Task list —
(a) Translate into Spanish this sentence from the letter on Medicare PET coverage: "With this letter we reiterate our support for removing legacy language that blocks coverage of novel FDA approved PET imaging agents."
(b) Carry on the letter on Medicare PET coverage, picking up after its final sentence.

Page excerpt —
▼
Director, Govt Strategy, Fed Accts and Quality
Re: National Coverage Analysis (NCA) Tracking Sheet for Positron Emission Tomography (CAG-00065R2)
Dear Dr. Roche and Mr. Caplan:
On behalf of Lilly USA, LLC, we appreciate the opportunity to submit public comments to the Centers for Medicare & Medicaid (CMS) requesting reconsideration of the non-coverage language in Section 220.6 of the Medicare National Coverage Determinations Manual for PET scans. With this letter we reiterate our support for removing legacy language that blocks coverage of novel FDA approved PET imaging agents.
We support the joint society stakeholder request submitted by the Medical Imaging Technology Alliance (MITA) jointly with the American College of Radiology (ACR), the Society of Nuclear Medicine (SNM), the Council on Radionuclides and Radiopharmaceuticals (CORAR) and the World Molecular Imaging Society (WMIS), which proposes a revision of the Medicare NCD Manual maintaining the status of the NCD for tracers reviewed to date, but does not preemptively limit coverage of new FDA-approved tracers. The proposed MITA revision to the existing NCD would make the treatment of newly FDA-approved PET radiopharmaceuticals consistent with the treatment of other new technologies, approved by the FDA under a New Drug Application (NDA) or Biologic License Agreement (BLA.)
▲
Excerpted records —
▼
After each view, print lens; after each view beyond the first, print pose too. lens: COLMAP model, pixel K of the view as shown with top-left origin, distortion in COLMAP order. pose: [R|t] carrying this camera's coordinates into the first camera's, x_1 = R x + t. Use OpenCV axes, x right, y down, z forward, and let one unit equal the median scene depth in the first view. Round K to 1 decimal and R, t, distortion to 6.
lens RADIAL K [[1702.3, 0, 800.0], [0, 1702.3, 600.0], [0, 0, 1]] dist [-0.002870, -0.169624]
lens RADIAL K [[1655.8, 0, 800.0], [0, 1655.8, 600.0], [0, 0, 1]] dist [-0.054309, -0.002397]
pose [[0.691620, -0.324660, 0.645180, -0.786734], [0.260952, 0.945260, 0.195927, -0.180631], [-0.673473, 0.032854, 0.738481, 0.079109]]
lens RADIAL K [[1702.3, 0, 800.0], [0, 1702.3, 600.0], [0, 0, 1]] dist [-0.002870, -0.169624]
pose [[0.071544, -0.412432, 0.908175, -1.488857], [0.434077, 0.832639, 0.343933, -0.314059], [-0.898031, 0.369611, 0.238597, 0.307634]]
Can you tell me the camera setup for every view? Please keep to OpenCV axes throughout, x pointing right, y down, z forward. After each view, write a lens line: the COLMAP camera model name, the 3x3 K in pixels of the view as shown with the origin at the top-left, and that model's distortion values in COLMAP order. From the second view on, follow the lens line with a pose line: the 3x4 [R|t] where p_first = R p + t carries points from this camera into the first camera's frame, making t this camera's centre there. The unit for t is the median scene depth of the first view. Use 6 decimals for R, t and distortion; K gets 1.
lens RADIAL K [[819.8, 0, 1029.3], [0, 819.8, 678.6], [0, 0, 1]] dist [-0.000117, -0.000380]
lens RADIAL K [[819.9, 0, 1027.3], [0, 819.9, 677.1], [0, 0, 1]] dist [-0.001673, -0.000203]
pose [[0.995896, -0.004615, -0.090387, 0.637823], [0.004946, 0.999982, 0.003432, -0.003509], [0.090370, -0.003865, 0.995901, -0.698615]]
▲
Expected results —
(a) Con esta carta reiteramos nuestro apoyo a la eliminación del lenguaje heredado que bloquea la cobertura de nuevos agentes de imagen PET aprobados por la FDA.

(b)
While we support the MITA request, we respectfully request the agency to move forward in parallel with opening Lilly’s reconsideration request specific to the beta-amyloid imaging class. Given the recent FDA approval of Amyvid™ and the importance of Alzheimer’s disease to the Medicare population, Lilly firmly believes that beta-amyloid imaging should be addressed directly by CMS to establish appropriate coverage criteria for the Medicare population that reflects the best available scientific evidence and broad stakeholder input.
Current Policy Limits Beneficiary Access to New Agents and Stifles Innovation
The existing Manual policy entirely blocks Medicare beneficiary access in medical need of PET scans with new FDA-approved tracers regardless of the medical necessity of the tracer in the management of the patient’s clinical situation. This bar to coverage occurs without any review of the indication or clinical data regarding that application of PET scanning, and is inconsistent with typical coverage policy. There are no other examples of Medicare coverage policies that explicitly non-cover any and all new FDA approved technologies across such a broad area of new technologies, indications, and FDA approvals. Under the current policy, a beneficiary has no option to appeal coverage, regardless of the urgency or medical necessity of clinical imaging for the management of his or her illness.
Existing NCD policy stifles the very innovation which could directly benefit Medicare beneficiaries. The non-coverage language applies to any new FDA approved radiopharmaceutical. This blocks efforts of innovators, hospital and other imaging providers, physicians, and medical associations to work collaboratively to provide improved and more precise management pathways for patients. Indeed, because Medicare’s coverage framework is predicated on existing CMS coverage decisions, even Medicare contractors that believe that a new imaging agent will efficiently improve patient management and outcomes in their clinics are unable to use the radiopharmaceutical.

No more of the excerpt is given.